**Exercise instructions:** Each line from the one that contains "assign f1 = d1;" to the end of the material must be quoted exactly; include both end lines and nothing else.

((

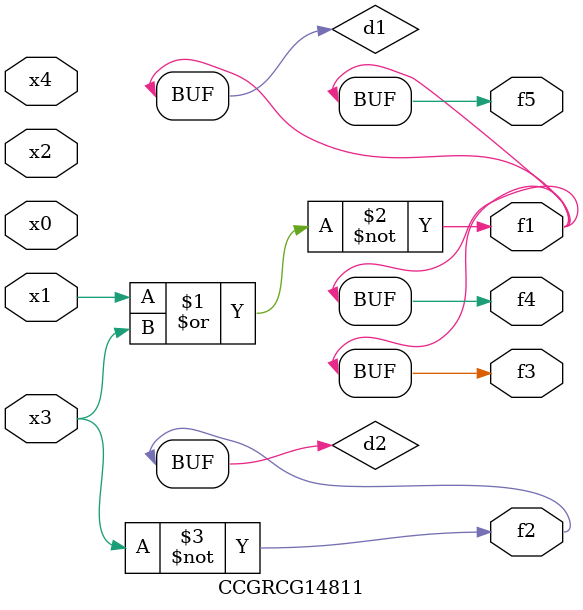
<source format=v>
module CCGRCG14811(
	input x0, x1, x2, x3, x4,
	output f1, f2, f3, f4, f5
);

	wire d1, d2;

	nor (d1, x1, x3);
	not (d2, x3);
	assign f1 = d1;
	assign f2 = d2;
	assign f3 = d1;
	assign f4 = d1;
	assign f5 = d1;
endmodule

</source>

))

**Finished task:**
	assign f1 = d1;
	assign f2 = d2;
	assign f3 = d1;
	assign f4 = d1;
	assign f5 = d1;
endmodule

</source>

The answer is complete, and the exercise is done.